JohnH778: JohnH778: stupid GOD DAMN people have to scream everywhere! it pisses me off
Givlmrak: seriously
JohnH778: I hate that so much
Givlmrak: annoys me a lot that they do it at a play
JohnH778: JohnH778: you'll be walking around in that brick hallway that has those bitch echo acoustics in it
JohnH778: and of course, right behind the fuckers, because they walk at about a foot per hour
Givlmrak: seriously
JohnH778: and one of the guys will, like, poke some girl
JohnH778: JohnH778: and one of the guys will, like, poke some girl
JohnH778: and she'll be like AAAAAAAAAAAAAAAAAAAAAAAAAAAAAAAAAAAAAAAAAAAAAAAAAAAAAAAAAAAAAAAAAAAAAAAAAAAAAAAAAAAAAAAAAAAAAAAAAAAAAAAAAAAAAAAAAA MOTHER FUCKER and scream and run around and flail her arms and hit you in the face, because you're right fucking behind her wanting to kick her in the knees for walking so slow
JohnH778: Givlmrak: you should do it someday
JohnH778: yes
JohnH778: just be like
JohnH778: WALK BITCHES BAM
JohnH778: right in the back of the knees
JohnH778: JohnH778: and when she falls down, I'll step on her
JohnH778: I'll step on the back of her fucking neck, and break it!
Givlmrak: hahaha
JohnH778: and that's what I think about bitches
JohnH778: you agree todd?
TBartkowiak: yes
TBartkowiak: grind her skull into the ground
JohnH778: yes]

I am physically fucked up, but emotionally, I'm more content than Sterling with a can of gasoline. Today, I mowed a couple lawns with Sterling and his dad, and made about 35 bucks. I would've done more, but they had some church shindig to be on time for, and I wasn't feeling too hot. Despite the huge amount of sleep I got last night, I was damn well near exhaustion, and not up for any more activities involving grass, huge dust clouds, and blowing one's nose with big leaves. I conclude that I may very well have had (and still do have) some stomach virus, because my intestines have been most disagreeable with me tonight. I mean, fucking ow. Perhaps it's unwise to eat two big beef tacos after eating about a pound of homemade sushi. Not that my pink dorado fishy wasn't all clean and shit.
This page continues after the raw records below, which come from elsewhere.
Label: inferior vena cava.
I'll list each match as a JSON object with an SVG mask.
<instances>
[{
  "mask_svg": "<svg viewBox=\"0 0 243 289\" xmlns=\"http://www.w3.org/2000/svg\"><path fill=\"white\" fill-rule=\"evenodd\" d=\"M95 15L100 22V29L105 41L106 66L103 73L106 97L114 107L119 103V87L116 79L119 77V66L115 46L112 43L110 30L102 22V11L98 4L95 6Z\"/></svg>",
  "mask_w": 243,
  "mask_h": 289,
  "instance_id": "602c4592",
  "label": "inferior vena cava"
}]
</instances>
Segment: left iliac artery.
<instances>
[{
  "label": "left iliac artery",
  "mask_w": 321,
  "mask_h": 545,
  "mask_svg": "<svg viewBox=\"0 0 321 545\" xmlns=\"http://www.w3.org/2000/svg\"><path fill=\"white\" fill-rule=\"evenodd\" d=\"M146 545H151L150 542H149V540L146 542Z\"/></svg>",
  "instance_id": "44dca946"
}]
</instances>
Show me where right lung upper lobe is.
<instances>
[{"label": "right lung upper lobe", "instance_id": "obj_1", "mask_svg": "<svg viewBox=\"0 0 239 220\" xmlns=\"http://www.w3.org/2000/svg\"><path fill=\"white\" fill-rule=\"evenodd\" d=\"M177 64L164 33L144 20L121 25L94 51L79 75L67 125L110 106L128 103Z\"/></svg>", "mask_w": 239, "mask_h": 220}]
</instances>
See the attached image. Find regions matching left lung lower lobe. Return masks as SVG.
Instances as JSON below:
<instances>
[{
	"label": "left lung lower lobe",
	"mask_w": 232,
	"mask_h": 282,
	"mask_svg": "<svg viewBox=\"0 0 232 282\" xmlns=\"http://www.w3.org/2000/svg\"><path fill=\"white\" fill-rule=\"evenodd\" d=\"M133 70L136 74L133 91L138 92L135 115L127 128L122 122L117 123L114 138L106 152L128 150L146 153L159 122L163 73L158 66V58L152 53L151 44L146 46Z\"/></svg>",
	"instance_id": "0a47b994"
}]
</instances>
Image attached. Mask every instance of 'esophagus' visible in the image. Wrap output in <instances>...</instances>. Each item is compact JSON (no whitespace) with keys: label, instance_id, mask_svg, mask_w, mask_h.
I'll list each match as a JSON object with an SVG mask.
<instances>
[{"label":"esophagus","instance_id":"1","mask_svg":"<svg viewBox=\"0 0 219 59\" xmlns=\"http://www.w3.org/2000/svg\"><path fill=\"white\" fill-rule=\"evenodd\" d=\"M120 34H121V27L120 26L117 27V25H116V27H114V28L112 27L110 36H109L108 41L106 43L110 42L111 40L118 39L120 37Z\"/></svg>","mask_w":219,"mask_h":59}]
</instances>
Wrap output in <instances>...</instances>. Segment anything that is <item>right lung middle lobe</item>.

Which draws me away from going to bed to tell about yesterday's adventures. Larkin picked me up from region rehearsal (I've got that shit every day except Monday now), and we went grocery shopping. Our goal was to buy some supplies, including a nice fresh fishy from the new seafood market on Louetta, and do what I've mused over for ages- make our own sushi.

And boy, did it kick ass. No one got botulism, and after only one failed batch of sushi rice (maybe the vent on the gas range isn't so good- you can't smell it when something's smoking), we had a beautiful collection of little nigiris, smoked salmon rolls, and veggie hand rolls, which we devoured by candelight whilst my mother ate her grilled cheese sandwich. You know it's fresh when you're picking fish scales out of your teeth.

Wow. I'm tired now. The allergy medicine will do that to you. So basically, today I mowed, inhaling thick clouds of dust making my kleenex black later on, and hung out with Larkin, having a wonderful time despite stomach pain.